FIGURE 3.

Activation of iNOS-dependent NO production by platelet agonists. A and B, equal numbers of washed mouse platelets isolated from wild-type mice (WT) or iNOS^–/– mice were stimulated with 0.1 unit/ml thrombin. NO release was measured in real time with a porphyrinic microsensor. Shown are representative traces (A) and quantitative data from four experiments (B). C, platelet lysates from wild-type (WT), iNOS knockout (iNOS^–/–), or eNOS knock-out (eNOS^–/–) mice were incubated with ADP-agarose beads.

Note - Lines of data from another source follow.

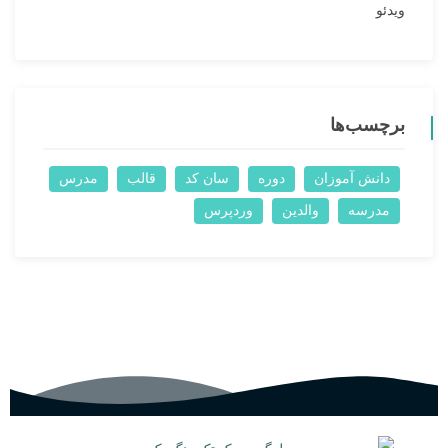
ویدئو
برچسب‌ها
دانش آموزان
دوره
سان کد
قالب
مدرس
مدرسه
والدین
وردپرس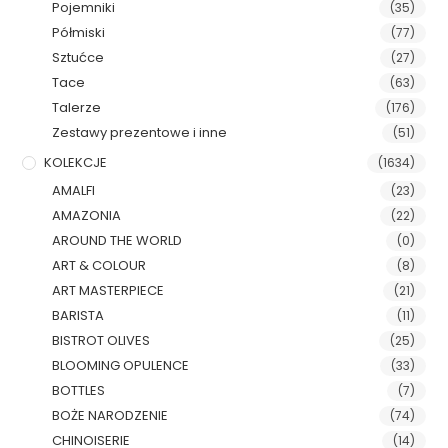
Pojemniki
(35)
Półmiski
(77)
Sztućce
(27)
Tace
(63)
Talerze
(176)
Zestawy prezentowe i inne
(51)
KOLEKCJE
(1634)
AMALFI
(23)
AMAZONIA
(22)
AROUND THE WORLD
(0)
ART & COLOUR
(8)
ART MASTERPIECE
(21)
BARISTA
(11)
BISTROT OLIVES
(25)
BLOOMING OPULENCE
(33)
BOTTLES
(7)
BOŻE NARODZENIE
(74)
CHINOISERIE
(14)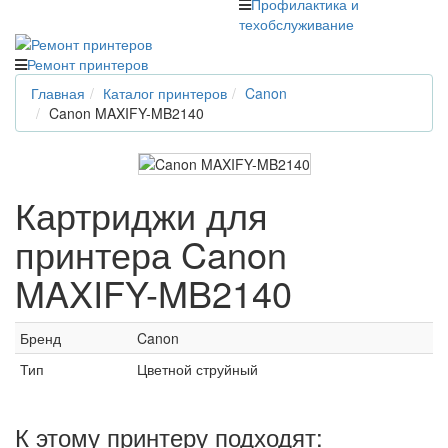
Профилактика и
техобслуживание
Ремонт принтеров
Главная
Каталог принтеров
Canon
Canon MAXIFY-MB2140
Картриджи для
принтера Canon
MAXIFY-MB2140
Бренд
Canon
Тип
Цветной струйный
К этому принтеру подходят: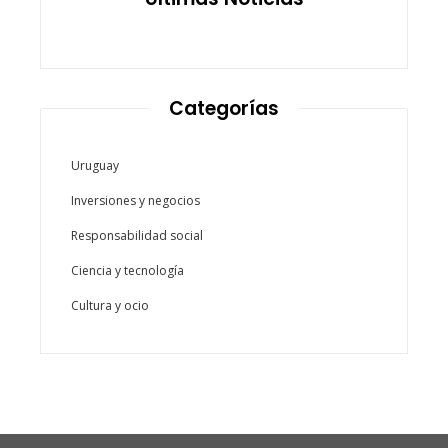
Categorías
Uruguay
Inversiones y negocios
Responsabilidad social
Ciencia y tecnología
Cultura y ocio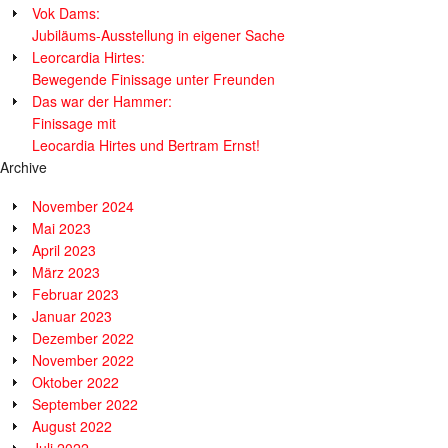
Vok Dams:
Jubiläums-Ausstellung in eigener Sache
Leorcardia Hirtes:
Bewegende Finissage unter Freunden
Das war der Hammer:
Finissage mit
Leocardia Hirtes und Bertram Ernst!
Archive
November 2024
Mai 2023
April 2023
März 2023
Februar 2023
Januar 2023
Dezember 2022
November 2022
Oktober 2022
September 2022
August 2022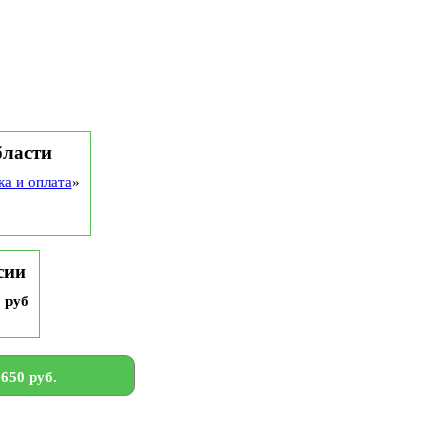
бласти
ка и оплата
»
сии
9 руб
650 руб.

The bead-bound proteins were then immunoblotted with a monoclonal anti-eNOS antibody as described (13). To confirm that equal numbers of platelets were used in the assay, platelet lysates were also immunoblotted with an anti-integrin β3 antibody. D, washed mouse platelets isolated from wild-type (WT) or iNOS^–/– mice were stimulated with or without 0.1 unit/ml thrombin. iNOS was then detected by Western blotting as described under “Experimental Procedures.” Equal loading was monitored by immunoblotting with an anti-tubulin antibody. E, Western blotting results from each of three experiments as shown in D were scanned and quantitated using National Institutes of Health ImageJ for uncalibrated optical density. The ratio of optical density of iNOS band in thrombin-stimulated wild-type platelets to that of resting wild-type platelets is expressed as percentage of wild type.